French Camino: Ouch! A Bun Burner

GPS, tracking our every step, says we have walked 450 miles (including diversions) and ascended 39,000 feet. Today, though, let’s focus on what we have seen—and not seen—on the French Camino. You might want to flip through the slideshow before proceeding.

This is an ancient religious pilgrimage, so it figures places of worship would pop up now and then. When we set out from Le Puy, I vowed to enter every church that was open. Oh my, I had no idea what I was saying. From tiny chapels to grand cathedrals that inspire awe—and much more—my steps around and inside places of worship have added to my (and Sue’s) step numbers. They have been among my favorite steps and not just because they are much cooler inside.

Lately, as the 90-degree days and humidity continue to chase us, farms have dominated the scenery. We yearn for the shade in the dense forests of the earlier part of the Via Podiensis, but treasure relatively brief times through tree canopies.

You know what? We haven’t seen one golf course the entire way. And the few lakes we have seen are small, and they are reservoirs.

We are in Condom today, in Three Musketeers land, and I instantly regretted my pose in front of a statue I spotted outside the cathedral. I shouted to Sue to snap the photo before my buns turned to toast, the metal surface was so hot. Let me tell you, it was tough to smile.

We have seen far fewer fellow trekkers the farther we go. The crowds are long gone. But a higher percentage of those we meet are going farther. One young guy from Germany started at his front door, like pilgrims used to do, and planned to walk all the way to Santiago, Spain, a distance approaching 2,000 miles. He admitted over dinner that he had days when he was not motivated, but was determined to finish. He told us his next trip will be on a bicycle—around the world!

We still meet mostly French folks, but last night we dined at a table dominated by Australians and maybe an English bloke or two. One couple about our age, an Australian and Frenchman, met on the French Camino a few years back and now share homes in both countries. We visited with them on the trail today and in Condom.

As Americans, we are a tiny minority on this trek. We have met just four from the USA. One hotel keeper said we were his first American guests—ever.

Stay tuned—we have 14 days remaining on this trek. And a brief break in the heat is promised beginning tomorrow.
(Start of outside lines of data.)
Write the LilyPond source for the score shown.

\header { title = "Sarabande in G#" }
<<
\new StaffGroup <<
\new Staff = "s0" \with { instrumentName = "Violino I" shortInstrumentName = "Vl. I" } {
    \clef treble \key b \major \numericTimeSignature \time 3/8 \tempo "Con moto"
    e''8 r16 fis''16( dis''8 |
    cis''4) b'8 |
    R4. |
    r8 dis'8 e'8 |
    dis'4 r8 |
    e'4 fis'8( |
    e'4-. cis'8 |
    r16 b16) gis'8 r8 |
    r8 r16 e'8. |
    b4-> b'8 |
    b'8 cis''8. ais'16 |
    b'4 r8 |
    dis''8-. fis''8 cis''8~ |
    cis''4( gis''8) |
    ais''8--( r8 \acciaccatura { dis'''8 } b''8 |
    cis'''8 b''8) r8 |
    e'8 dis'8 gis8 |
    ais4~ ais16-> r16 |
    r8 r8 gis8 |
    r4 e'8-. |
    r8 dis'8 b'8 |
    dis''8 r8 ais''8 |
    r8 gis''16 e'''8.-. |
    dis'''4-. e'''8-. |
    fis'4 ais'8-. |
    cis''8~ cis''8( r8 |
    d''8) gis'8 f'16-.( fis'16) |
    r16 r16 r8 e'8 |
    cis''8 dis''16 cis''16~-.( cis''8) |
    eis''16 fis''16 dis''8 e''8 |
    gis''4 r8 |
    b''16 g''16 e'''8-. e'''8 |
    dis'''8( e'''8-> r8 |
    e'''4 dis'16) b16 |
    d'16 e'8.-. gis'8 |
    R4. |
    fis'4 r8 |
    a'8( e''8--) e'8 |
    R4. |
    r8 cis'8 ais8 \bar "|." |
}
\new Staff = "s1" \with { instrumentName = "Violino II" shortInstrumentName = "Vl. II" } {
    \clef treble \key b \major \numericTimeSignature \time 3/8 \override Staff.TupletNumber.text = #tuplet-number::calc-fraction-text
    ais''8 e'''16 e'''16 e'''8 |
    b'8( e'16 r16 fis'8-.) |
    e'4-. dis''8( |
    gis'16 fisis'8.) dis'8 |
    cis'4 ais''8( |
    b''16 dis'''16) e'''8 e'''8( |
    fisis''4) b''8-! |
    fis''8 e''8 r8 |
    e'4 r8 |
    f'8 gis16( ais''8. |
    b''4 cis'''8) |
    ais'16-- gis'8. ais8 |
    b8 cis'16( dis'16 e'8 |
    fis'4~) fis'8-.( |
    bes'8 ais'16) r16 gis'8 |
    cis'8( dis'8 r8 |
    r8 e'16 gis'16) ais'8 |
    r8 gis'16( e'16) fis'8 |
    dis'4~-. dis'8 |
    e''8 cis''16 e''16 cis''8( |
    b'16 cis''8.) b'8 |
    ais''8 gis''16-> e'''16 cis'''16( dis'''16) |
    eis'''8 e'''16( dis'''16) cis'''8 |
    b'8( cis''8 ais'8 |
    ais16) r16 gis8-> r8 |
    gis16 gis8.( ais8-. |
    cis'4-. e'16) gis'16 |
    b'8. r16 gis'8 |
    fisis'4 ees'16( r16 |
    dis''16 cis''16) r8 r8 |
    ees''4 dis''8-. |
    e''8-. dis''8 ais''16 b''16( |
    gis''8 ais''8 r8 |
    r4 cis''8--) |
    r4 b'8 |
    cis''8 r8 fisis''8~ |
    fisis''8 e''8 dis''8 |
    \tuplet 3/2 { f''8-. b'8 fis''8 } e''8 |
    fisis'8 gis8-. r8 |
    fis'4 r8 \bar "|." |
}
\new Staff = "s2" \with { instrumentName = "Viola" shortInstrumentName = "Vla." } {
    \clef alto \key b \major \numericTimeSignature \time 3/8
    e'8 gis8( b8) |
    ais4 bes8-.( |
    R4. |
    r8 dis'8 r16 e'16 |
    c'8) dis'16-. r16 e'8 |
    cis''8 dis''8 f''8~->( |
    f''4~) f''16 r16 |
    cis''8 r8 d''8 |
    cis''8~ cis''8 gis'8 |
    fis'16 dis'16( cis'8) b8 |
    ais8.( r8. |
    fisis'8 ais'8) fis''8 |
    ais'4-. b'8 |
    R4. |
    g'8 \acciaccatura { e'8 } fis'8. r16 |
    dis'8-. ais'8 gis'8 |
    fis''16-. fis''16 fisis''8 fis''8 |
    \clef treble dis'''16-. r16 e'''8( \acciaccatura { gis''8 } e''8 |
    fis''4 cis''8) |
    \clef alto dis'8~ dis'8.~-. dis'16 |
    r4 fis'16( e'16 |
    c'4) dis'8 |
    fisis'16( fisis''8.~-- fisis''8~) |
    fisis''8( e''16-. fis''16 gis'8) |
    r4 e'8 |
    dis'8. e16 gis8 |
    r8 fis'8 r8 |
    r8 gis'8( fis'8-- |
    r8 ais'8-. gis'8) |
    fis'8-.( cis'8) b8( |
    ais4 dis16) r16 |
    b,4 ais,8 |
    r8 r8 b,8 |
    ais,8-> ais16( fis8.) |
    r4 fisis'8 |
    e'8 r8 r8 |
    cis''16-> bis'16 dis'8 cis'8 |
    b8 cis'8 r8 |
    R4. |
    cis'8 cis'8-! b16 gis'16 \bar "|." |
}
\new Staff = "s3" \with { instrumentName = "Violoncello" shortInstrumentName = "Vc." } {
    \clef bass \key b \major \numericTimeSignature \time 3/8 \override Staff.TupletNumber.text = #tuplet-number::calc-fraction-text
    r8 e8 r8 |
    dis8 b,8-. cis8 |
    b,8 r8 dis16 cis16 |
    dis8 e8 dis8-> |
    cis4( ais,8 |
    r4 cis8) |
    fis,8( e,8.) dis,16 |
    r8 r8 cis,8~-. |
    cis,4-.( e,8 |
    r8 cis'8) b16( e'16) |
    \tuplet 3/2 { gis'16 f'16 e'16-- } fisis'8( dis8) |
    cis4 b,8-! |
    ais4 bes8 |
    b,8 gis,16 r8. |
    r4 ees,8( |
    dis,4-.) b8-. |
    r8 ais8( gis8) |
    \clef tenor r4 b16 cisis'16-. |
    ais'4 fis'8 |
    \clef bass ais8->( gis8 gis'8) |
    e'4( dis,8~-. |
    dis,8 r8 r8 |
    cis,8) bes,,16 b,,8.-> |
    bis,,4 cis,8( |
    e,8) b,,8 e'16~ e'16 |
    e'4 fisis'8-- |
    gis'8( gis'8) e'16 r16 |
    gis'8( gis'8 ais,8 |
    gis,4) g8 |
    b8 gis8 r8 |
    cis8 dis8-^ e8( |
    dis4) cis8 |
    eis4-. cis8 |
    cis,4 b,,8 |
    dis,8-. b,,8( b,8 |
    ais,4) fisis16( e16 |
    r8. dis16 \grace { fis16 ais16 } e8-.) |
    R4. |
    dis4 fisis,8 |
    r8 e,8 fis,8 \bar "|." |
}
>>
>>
French Camino: It’s Not All Beautiful

The French Camino travels through gorgeous countryside and charming villages, but parts of the France we have seen have not been postcard-ready. Today’s last few miles took us through farmland that resembled fields along Highway 99 in California’s Central Valley. As has been the case nearly every afternoon in September, the blazing sun torched us as we walked to our destination. Many afternoons have been miserably hot, to be honest. It all makes that beer taste that much better. Not all French villages and cities exude charm. Some are rundown, like Decazeville, which our guidebook charitably described as “gritty.” But all days end with a toast: “We did it!”